A Case against the GO TO Statement.
Articles and books by and on Edsger Dijkstra
Edsger Dijkstra archive, the manuscripts
How do we tell truths that might hurt?
Sometimes we discover unpleasant truths. Whenever we do so, we are in difficulties: suppressing them is scientifically dishonest, so we must tell them, but telling them, however, will fire back on us. If the truths are sufficiently impalatable, our audience is psychically incapable of accepting them and we will be written off as totally unrealistic, hopelessly idealistic, dangerously revolutionary, foolishly gullible or what have you. (Besides that, telling such truths is a sure way of making oneself unpopular in many circles, and, as such, it is an act that, in general, is not without personal risks. Vide Galileo Galilei…..)
Computing Science seems to suffer severely from this conflict. On the whole, it remains silent and tries to escape this conflict by shifting its attention. (For instance: with respect to COBOL you can really do only one of two things: fight the disease or pretend that it does not exist. Most Computer Science Departments have opted for the latter easy way out.) But, Brethren, I ask you: is this honest? Is not our prolonged silence fretting away Computing Science’s intellectual integrity? Are we decent by remaining silent? If not, how do we speak up?
To give you some idea of the scope of the problem I have listed a number of such truths. (Nearly all computing scientists I know well will agree without hesitation to nearly all of them.
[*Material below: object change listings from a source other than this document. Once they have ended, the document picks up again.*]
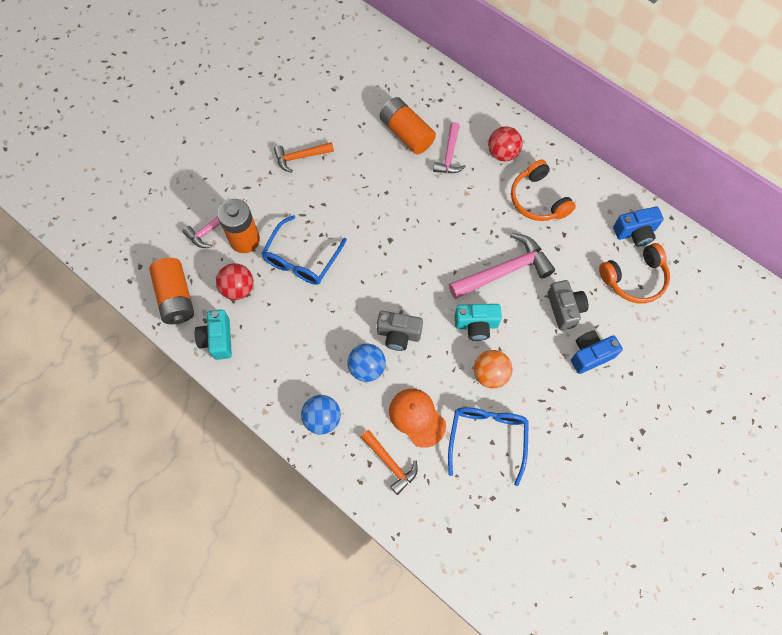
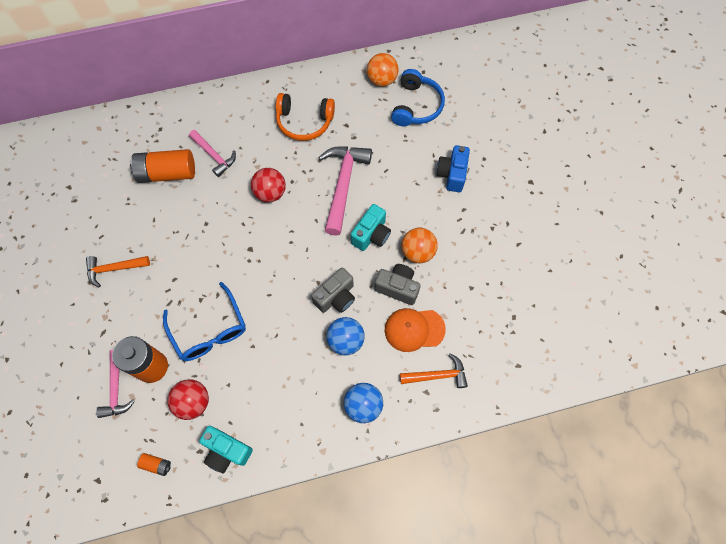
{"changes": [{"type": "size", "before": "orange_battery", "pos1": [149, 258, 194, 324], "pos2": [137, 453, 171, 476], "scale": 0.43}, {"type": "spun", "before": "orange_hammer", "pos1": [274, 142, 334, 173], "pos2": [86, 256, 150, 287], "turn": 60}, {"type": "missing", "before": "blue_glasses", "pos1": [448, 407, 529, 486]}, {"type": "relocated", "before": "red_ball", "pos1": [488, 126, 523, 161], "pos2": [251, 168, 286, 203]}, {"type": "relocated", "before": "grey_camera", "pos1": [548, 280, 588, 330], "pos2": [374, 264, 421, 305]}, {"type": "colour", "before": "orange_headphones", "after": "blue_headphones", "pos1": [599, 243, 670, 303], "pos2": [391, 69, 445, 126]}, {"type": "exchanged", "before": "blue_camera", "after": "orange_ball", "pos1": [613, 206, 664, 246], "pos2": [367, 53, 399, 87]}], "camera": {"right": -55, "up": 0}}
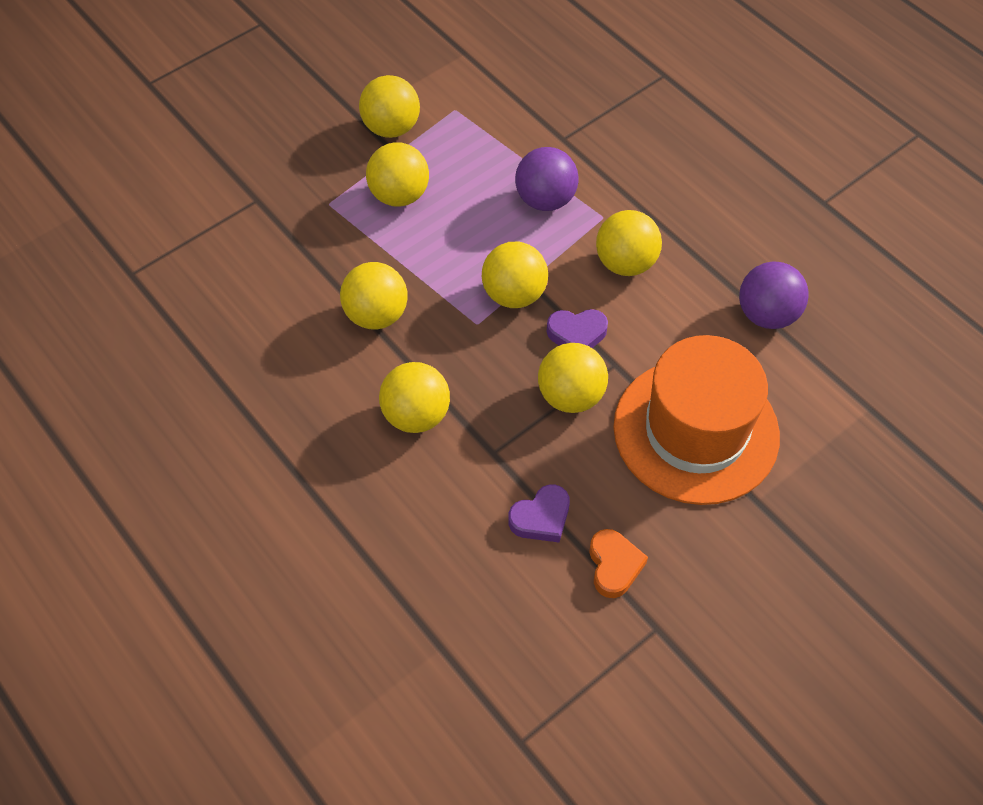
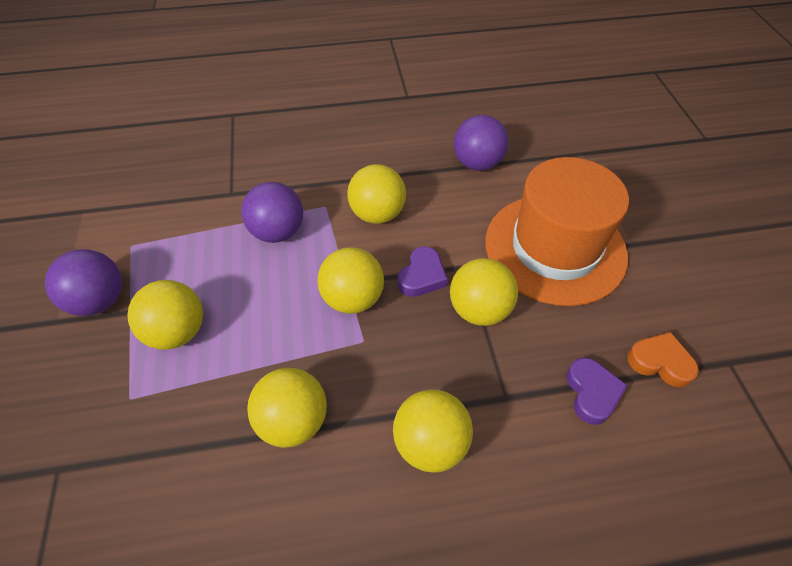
{"changes": [{"type": "colour", "before": "yellow_ball", "after": "purple_ball", "pos1": [359, 75, 420, 138], "pos2": [45, 249, 122, 316]}], "camera": {"right": -60, "up": -5}}
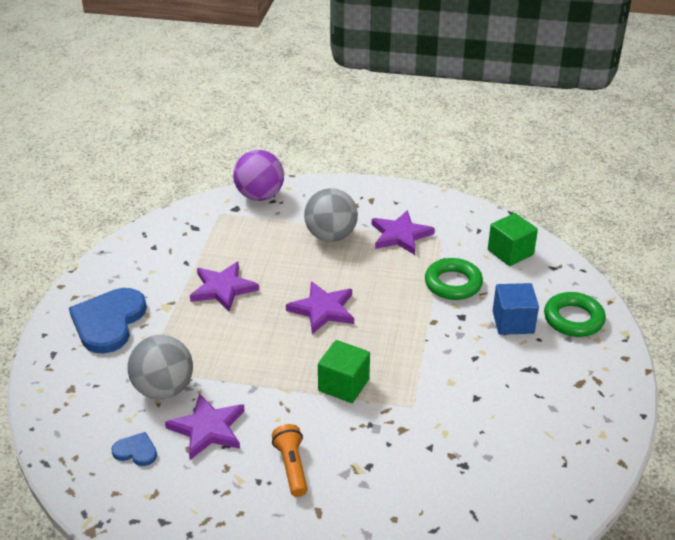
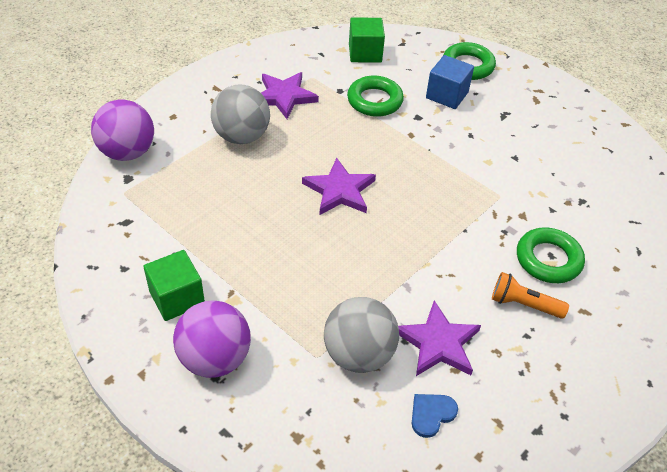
{"changes": [{"type": "exchanged", "before": "blue_heart", "after": "purple_ball", "pos1": [69, 288, 147, 354], "pos2": [173, 301, 251, 378]}, {"type": "missing", "before": "purple_star", "pos1": [190, 262, 259, 312]}, {"type": "relocated", "before": "green_cube", "pos1": [318, 340, 370, 403], "pos2": [143, 250, 205, 321]}, {"type": "appeared", "after": "green_ring", "pos2": [517, 228, 585, 283]}], "camera": {"right": -60, "up": 10}}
Yet we allow the world to behave as if we did not know them….)
*
Programming is one of the most difficult branches of applied mathematics; the poorer mathematicians had better remain pure mathematicians.
The easiest machine applications are the technical/scientific computations.
The tools we use have a profound (and devious!) influence on our thinking habits, and, therefore, on our thinking abilities.
FORTRAN —”the infantile disorder”—, by now nearly 20 years old, is hopelessly inadequate for whatever computer application you have in mind today: it is now too clumsy, too risky, and too expensive to use.
PL/I —”the fatal disease”— belongs more to the problem set than to the solution set.
It is practically impossible to teach good programming to students that have had a prior exposure to BASIC: as potential programmers they are mentally mutilated beyond hope of regeneration.
The use of COBOL cripples the mind; its teaching should, therefore, be regarded as a criminal offence.
APL is a mistake, carried through to perfection. It is the language of the future for the programming techniques of the past: it creates a new generation of coding bums.
The problems of business administration in general and data base management in particular are much too difficult for people that think in IBMerese, compounded with sloppy English.
About the use of language: it is impossible to sharpen a pencil with a blunt axe. It is equally vain to try to do it with ten blunt axes instead.
Besides a mathematical inclination, an exceptionally good mastery of one’s native tongue is the most vital asset of a competent programmer.
Many companies that have made themselves dependent on IBM-equipment (and in doing so have sold their soul to the devil) will collapse under the sheer weight of the unmastered complexity of their data processing systems.
We can found no scientific discipline, nor a hearty profession on the technical mistakes of the Department of Defense and, mainly, one computer manufacturer.
The use of anthropomorphic terminology when dealing with computing systems is a symptom of professional immaturity.
By claiming that they can contribute to software engineering, the soft scientists make themselves even more ridiculous. (Not less dangerous, alas!) In spite of its name, software engineering requires (cruelly) hard science for its support.
In the good old days physicists repeated each other’s experiments, just to be sure. Today they stick to FORTRAN, so that they can share each other’s programs, bugs included.
Projects promoting programming in “natural language” are intrinsically doomed to fail.
Isn’t this list enough to make us uncomfortable? What are we going to do? Return to the order of the day, presumably…….
18th June 1975
NUENEN
The Netherlands prof.dr.Edsger W.Dijkstra
Burroughs Research Fellow
PS. If the conjecture “You would rather that I had not disturbed you by sending you this.” is correct, you may add it to the list of uncomfortable truths.